RAW DATA

%%

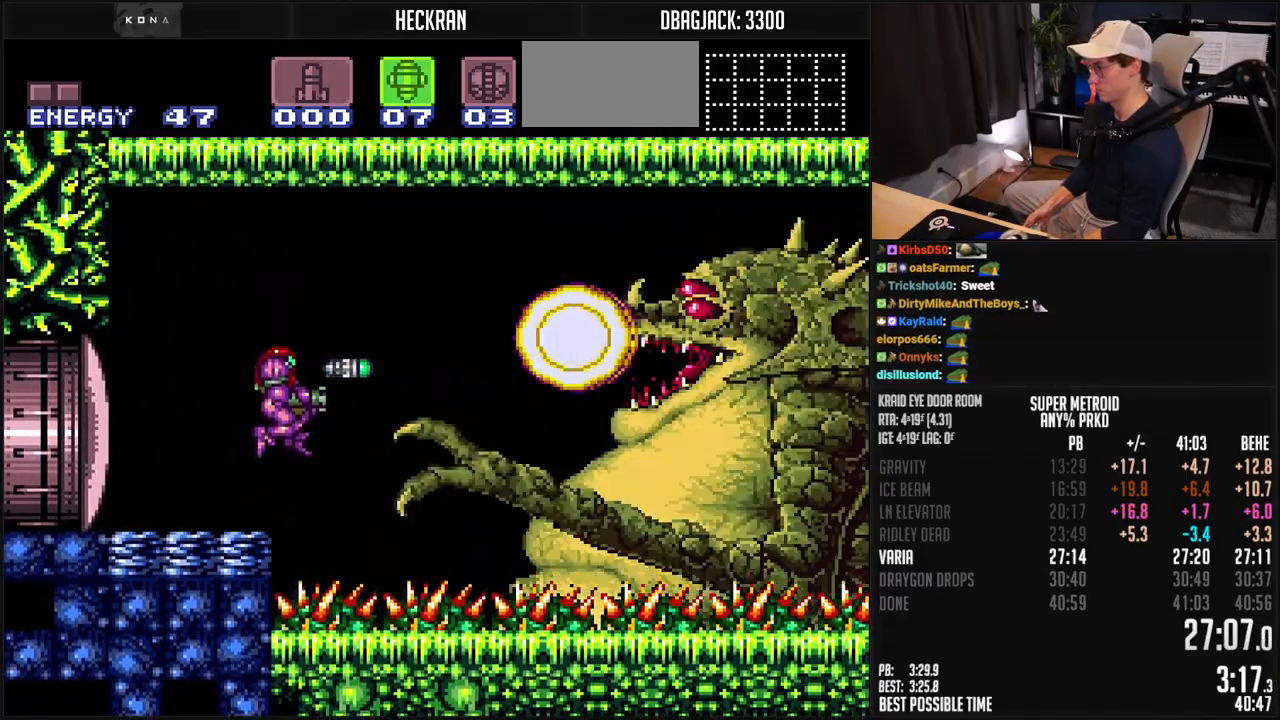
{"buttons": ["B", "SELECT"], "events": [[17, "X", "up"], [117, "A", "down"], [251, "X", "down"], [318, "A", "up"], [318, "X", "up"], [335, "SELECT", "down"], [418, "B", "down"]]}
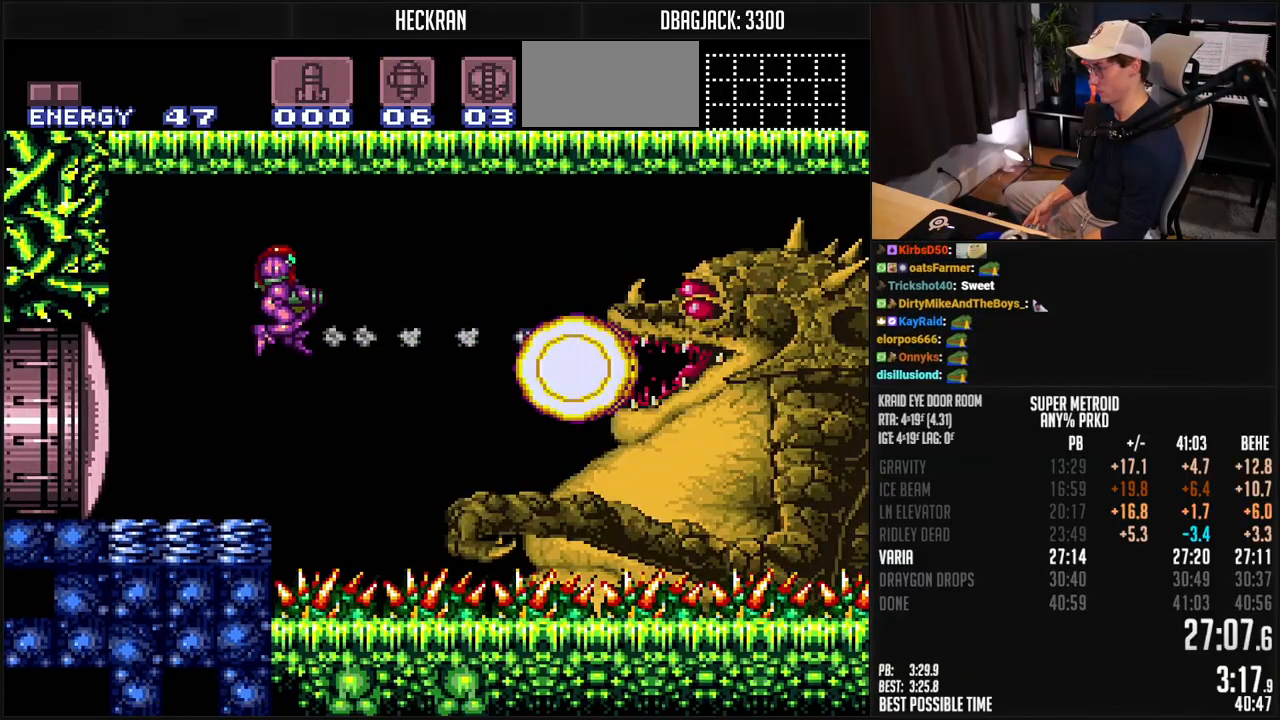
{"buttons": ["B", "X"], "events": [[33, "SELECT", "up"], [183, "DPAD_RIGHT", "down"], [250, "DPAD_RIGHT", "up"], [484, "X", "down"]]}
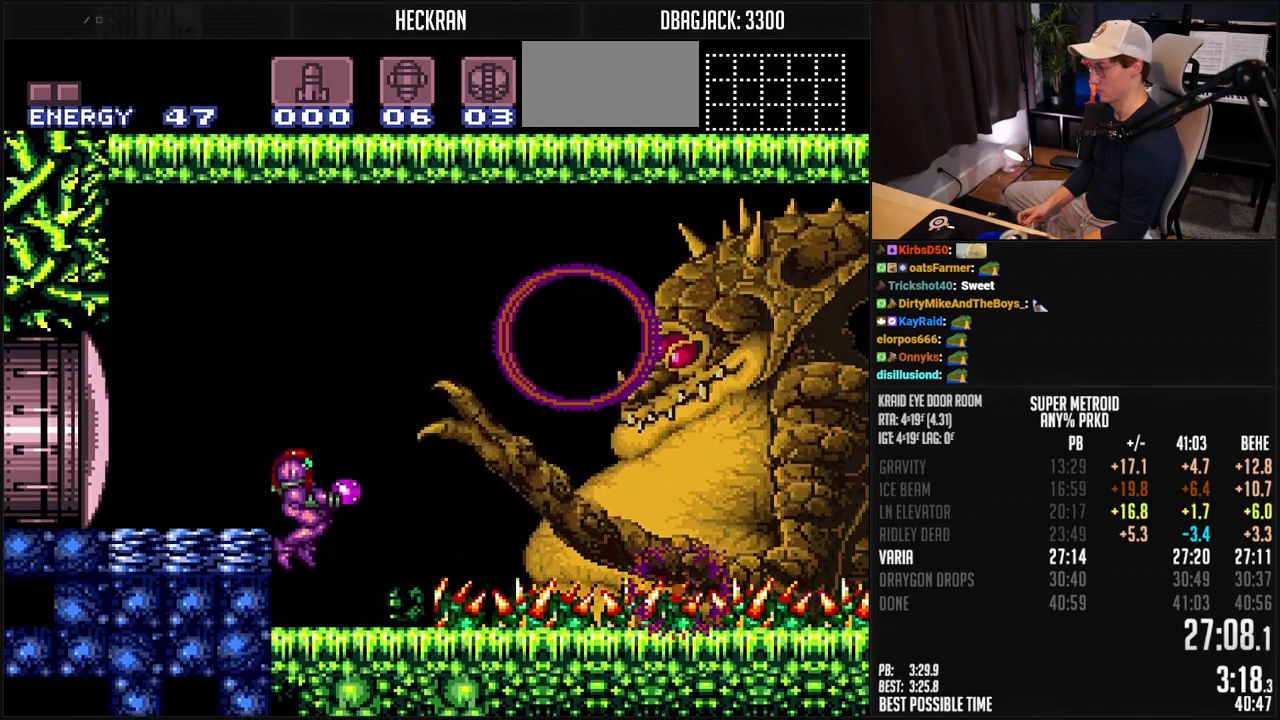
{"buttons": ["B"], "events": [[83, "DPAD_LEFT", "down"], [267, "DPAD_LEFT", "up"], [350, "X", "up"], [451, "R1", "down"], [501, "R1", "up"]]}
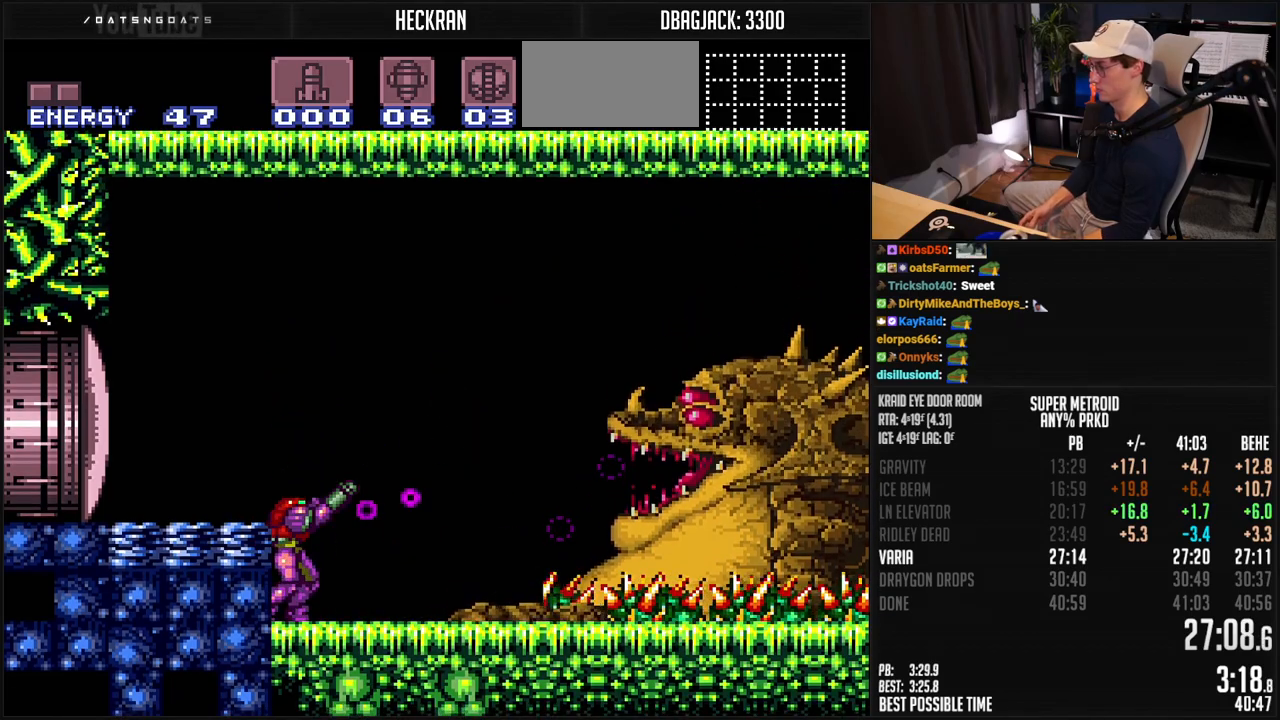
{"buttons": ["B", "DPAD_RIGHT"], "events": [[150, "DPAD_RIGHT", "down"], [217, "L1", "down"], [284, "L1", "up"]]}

%%
%%

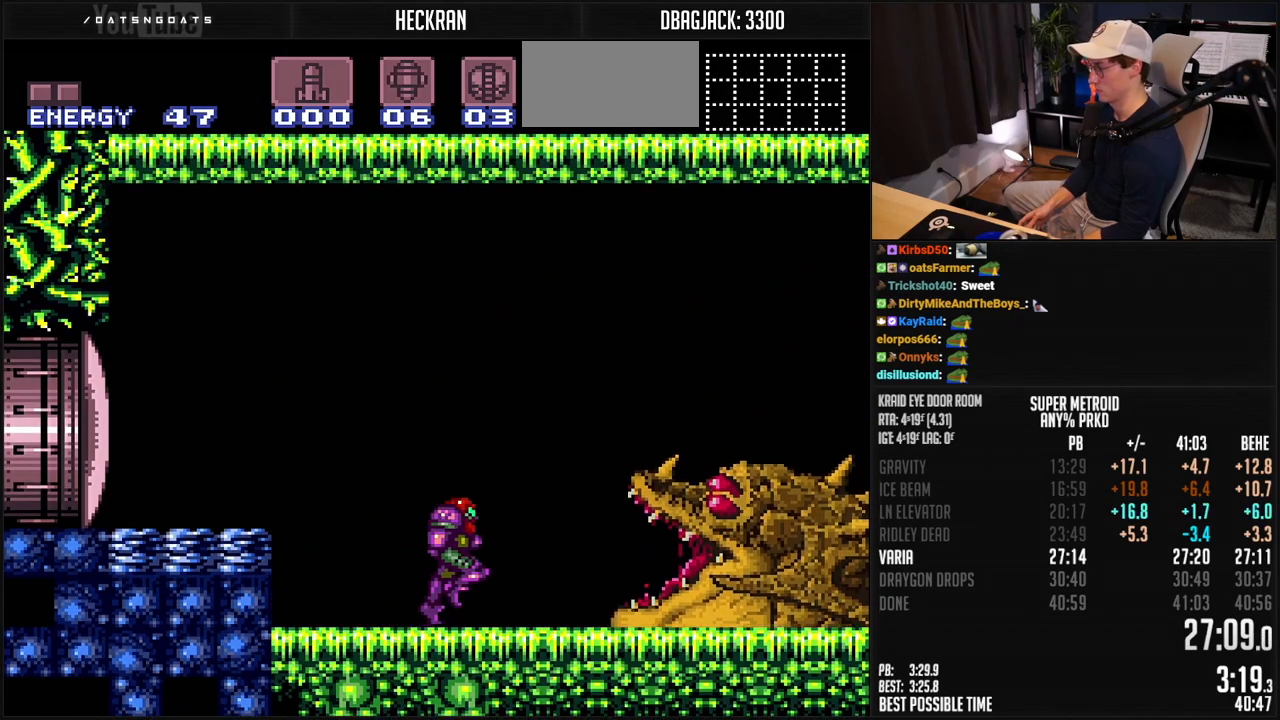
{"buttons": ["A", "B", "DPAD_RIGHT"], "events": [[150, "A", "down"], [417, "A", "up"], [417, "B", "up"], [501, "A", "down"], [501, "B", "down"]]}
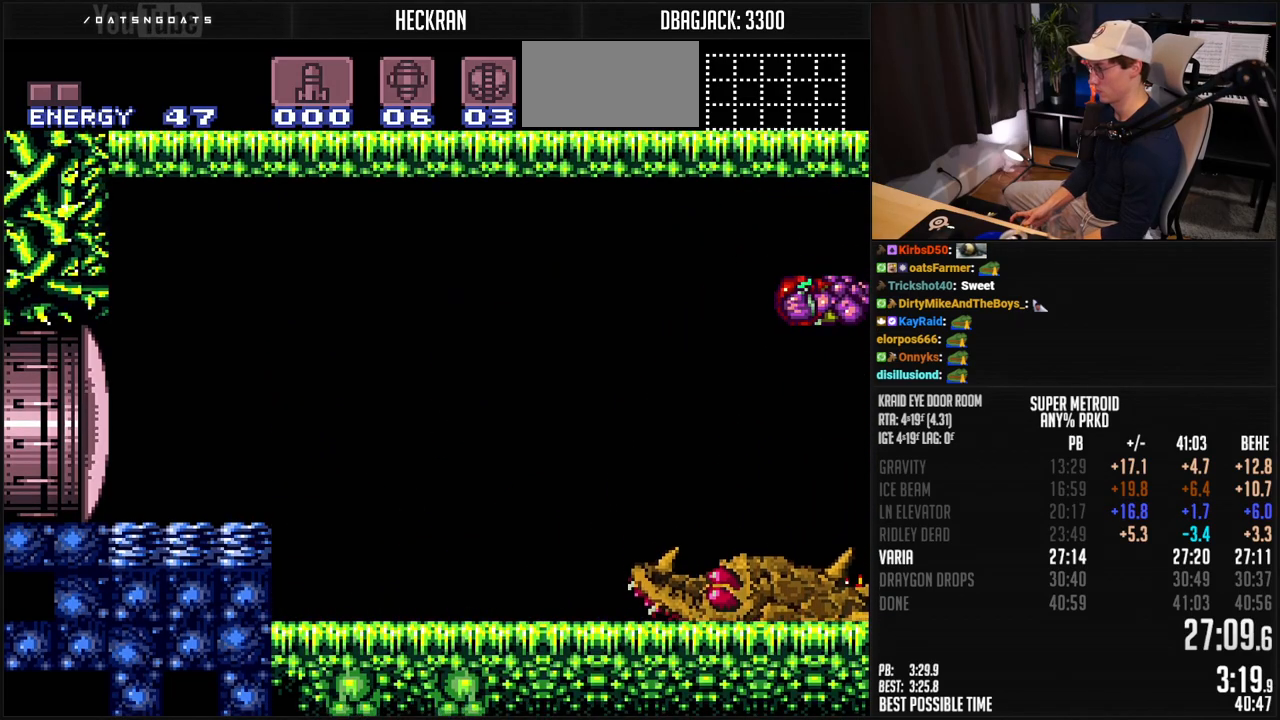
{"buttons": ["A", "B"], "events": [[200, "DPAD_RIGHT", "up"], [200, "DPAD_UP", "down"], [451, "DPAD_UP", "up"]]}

%%

When a line in the data contains the string "SELECT", copy that line.

YOUR RESPONSE
{"buttons": ["B", "SELECT"], "events": [[17, "X", "up"], [117, "A", "down"], [251, "X", "down"], [318, "A", "up"], [318, "X", "up"], [335, "SELECT", "down"], [418, "B", "down"]]}
{"buttons": ["B", "X"], "events": [[33, "SELECT", "up"], [183, "DPAD_RIGHT", "down"], [250, "DPAD_RIGHT", "up"], [484, "X", "down"]]}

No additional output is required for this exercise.